Records from a data source:
* * * * *
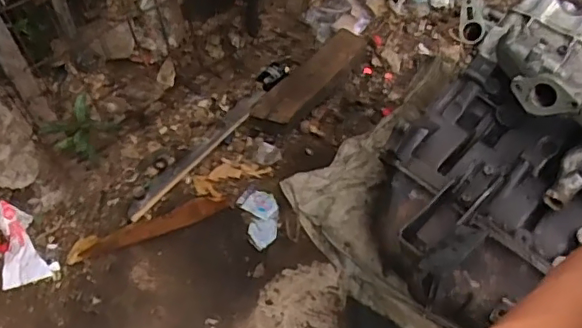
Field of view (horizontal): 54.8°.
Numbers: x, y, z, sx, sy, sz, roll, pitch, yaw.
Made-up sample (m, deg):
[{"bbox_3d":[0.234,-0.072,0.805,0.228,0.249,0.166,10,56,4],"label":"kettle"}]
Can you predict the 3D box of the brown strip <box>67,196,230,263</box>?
* * * * *
▶ _Work order_
Copy all the entries word for word. Omit any pictures.

▶ _Expected answer_
Field of view (horizontal): 54.8°.
Numbers: x, y, z, sx, sy, sz, roll, pitch, yaw.
Made-up sample (m, deg):
[{"bbox_3d":[0.234,-0.072,0.805,0.228,0.249,0.166,10,56,4],"label":"kettle"}]
Can you predict the 3D box of the brown strip <box>67,196,230,263</box>?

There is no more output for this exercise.